Alors qu'il allait l'ouvrir, l'enfant le retint en secouant la tête.
- « C'est un petit cadeau de Noël. Mais il ne faut pas l'ouvrir, c'est pas encore l'heure. J'espère que ça te plaira. » Marc voulut répondre, mais la petite continua : « Merci d'avoir retrouvé mon papa et ma maman, comme tu me l'avais promis. Et joyeux Noël ! »
Un magnifique sourire naquit sur le visage de la petite. Si insouciante, si vivante, si joyeuse. Marc sourit à son tour. Cette petite procurait de la joie tout autour d'elle. Marc plia la feuille et la mit dans sa poche de manteau.
- « Je l'ouvrirai à Noël alors. Joyeux Noël à toi aussi Lys. »
La petite lui sauta alors au cou. Marc en resta stupéfait. Pendant une fraction de seconde, il resta figé, puis il enroula à son tour le petit corps fragile de ses bras. Le câlin ne dura que quelques secondes, mais cela avait prodigué un sentiment de joie à l'homme qui avait tout perdu, à l'homme qui ne pouvait voir ses enfants grandir, qui ne pouvait pas les prendre dans ses bras comme il l'avait fait avec la petite Lys.
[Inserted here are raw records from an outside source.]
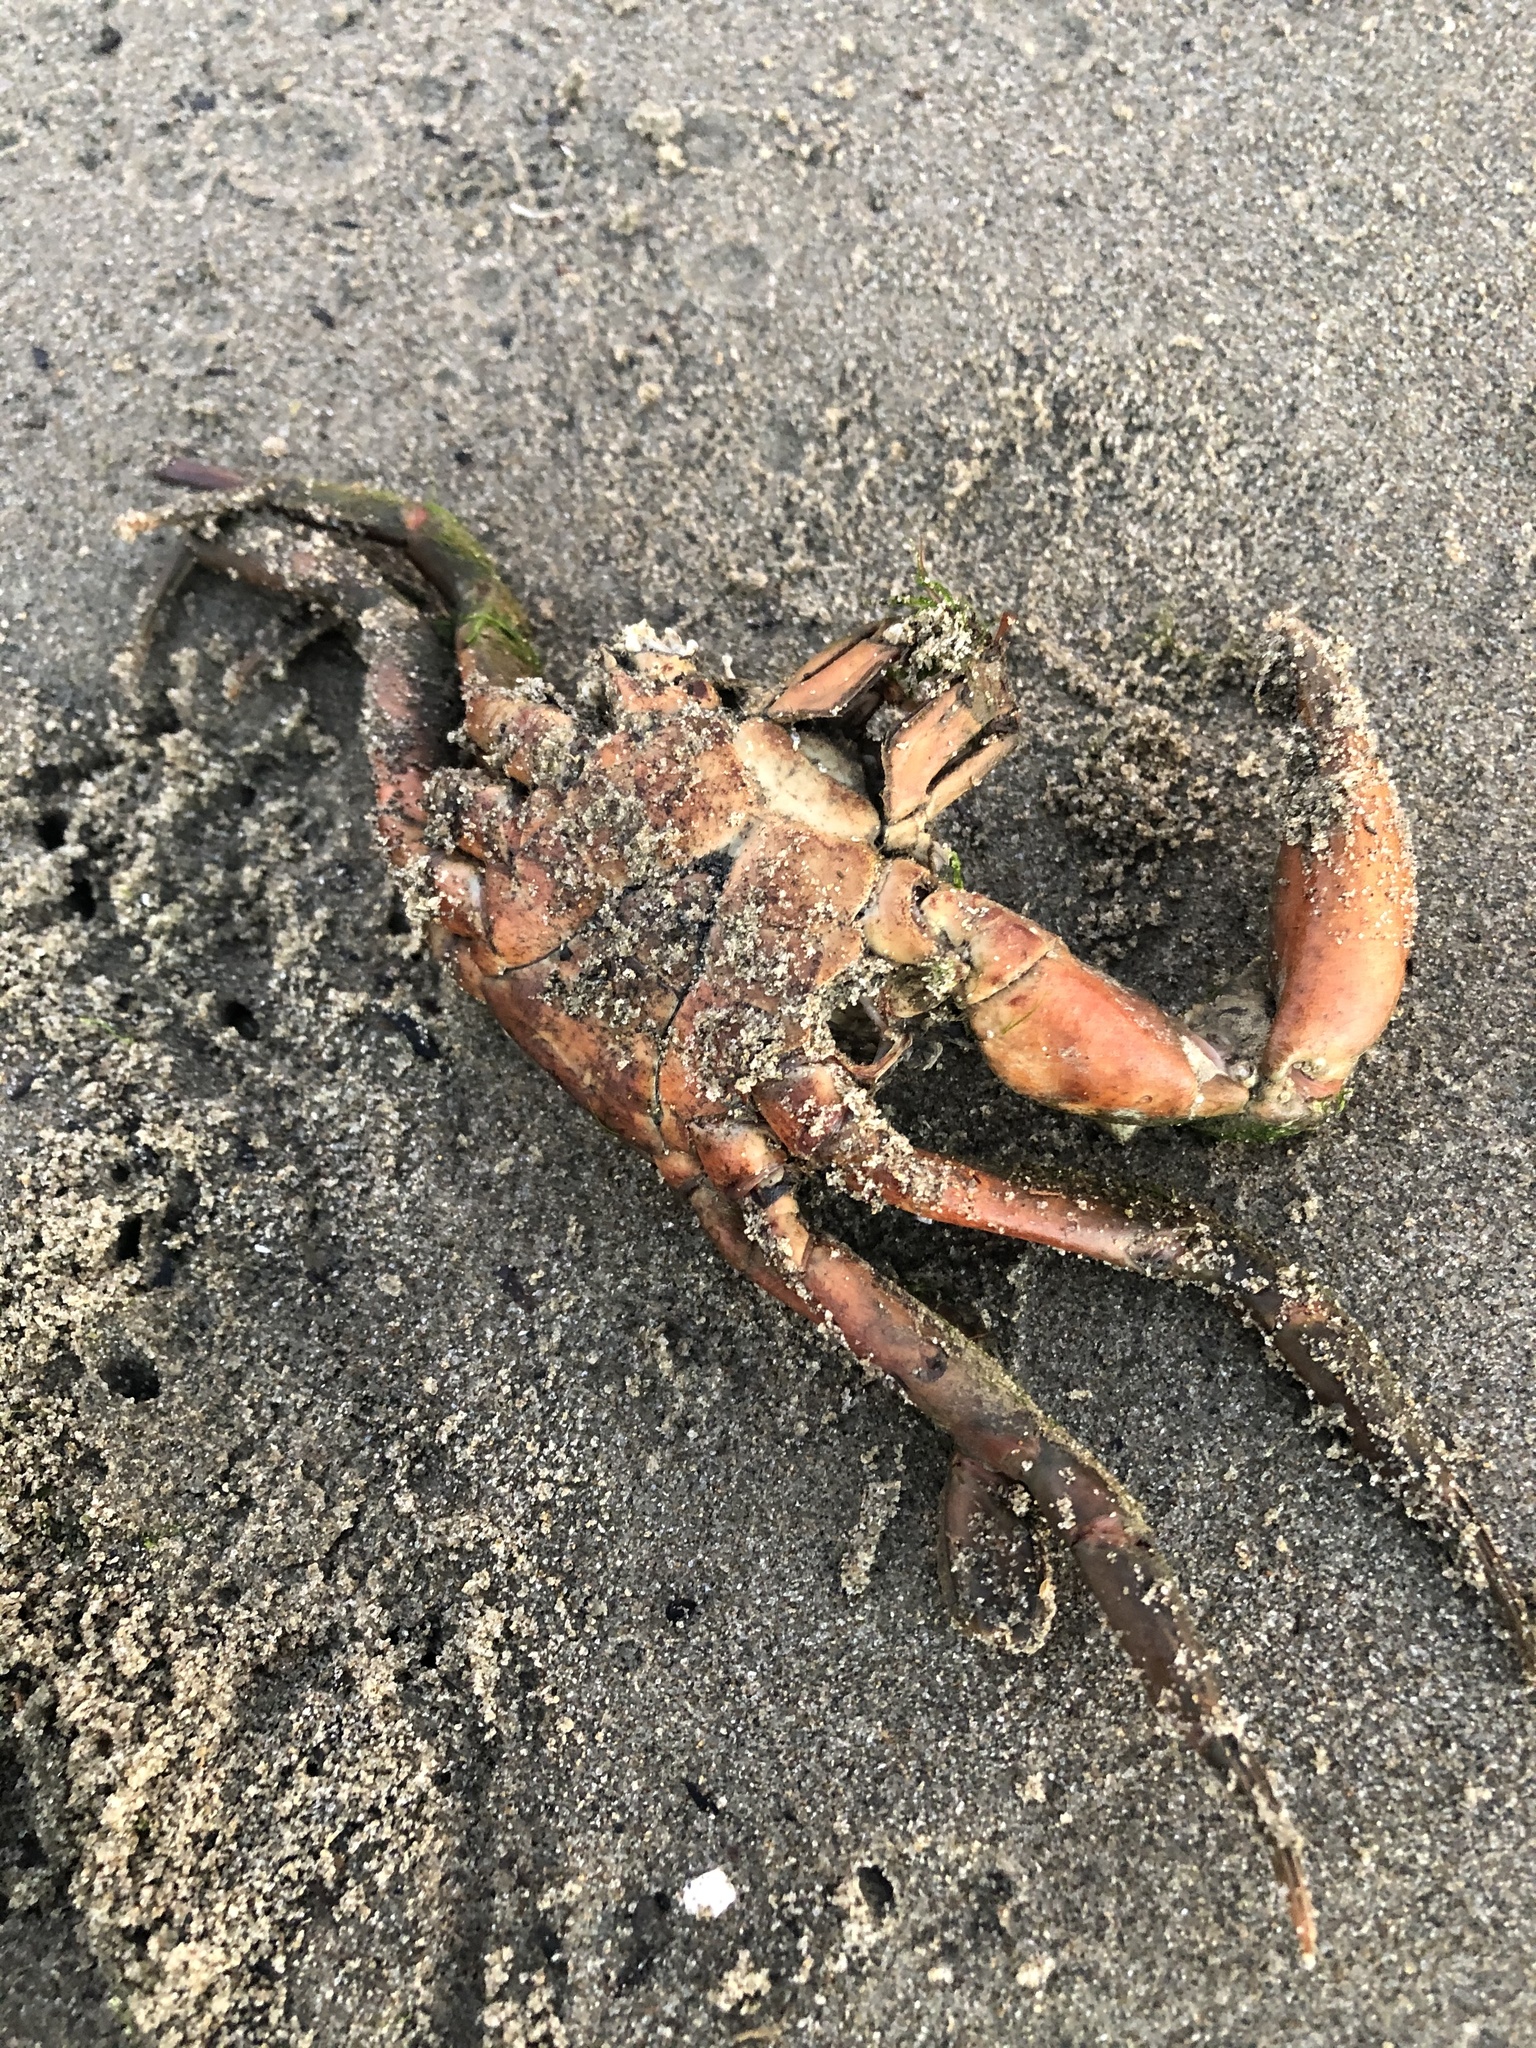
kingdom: Animalia
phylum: Arthropoda
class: Malacostraca
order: Decapoda
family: Epialtidae
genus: Pugettia
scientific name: Pugettia producta
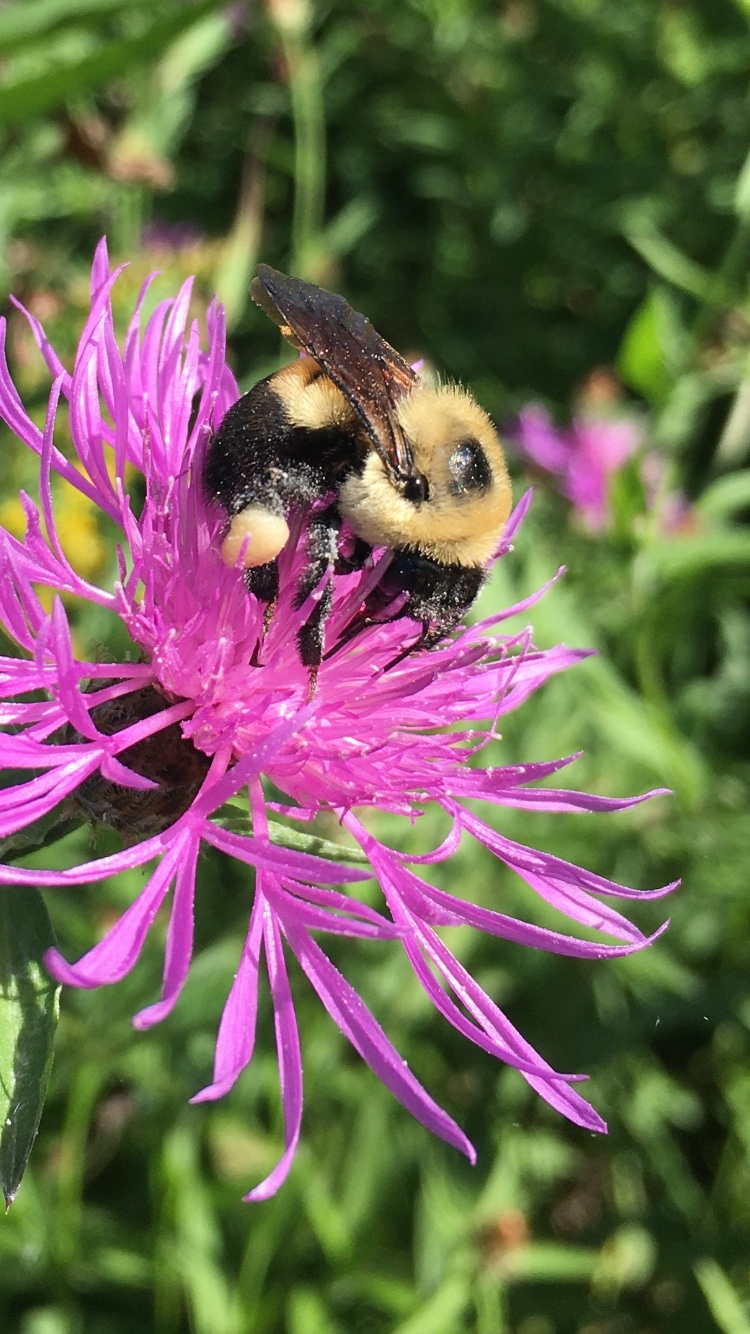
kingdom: Animalia
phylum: Arthropoda
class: Insecta
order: Hymenoptera
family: Apidae
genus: Bombus
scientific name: Bombus griseocollis
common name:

La gorge de Marc se noua tendit qu'il partait loin de cette maison. Son bras gauche soutenant les bocaux, sa main droite dans la poche, le bout de papier la caressant, il partit rejoindre ses confrères dans la nuit de Noël. En passant devant l'église de la commune, Marc regarda l'heure. 11h32. Dans une vingtaine de minute, c'était Noël. Dans une vingtaine de minute, il allait pouvoir regarder ce qu'il y avait sur la feuille. Un vent glacial lui griffa le visage. A cette heure, il n'y avait personne dans les rues. A cette heure, tout le monde fêtait en famille le réveillon de Noël. Ses pensées allèrent vers ses enfants, puis vers la famille de Lys.
- « Merci. » Murmura Marc, dans l'air froid de l'hivers, marchant d'un pas léger vers le parc, où il pouvait voir un petit éclat de lumière.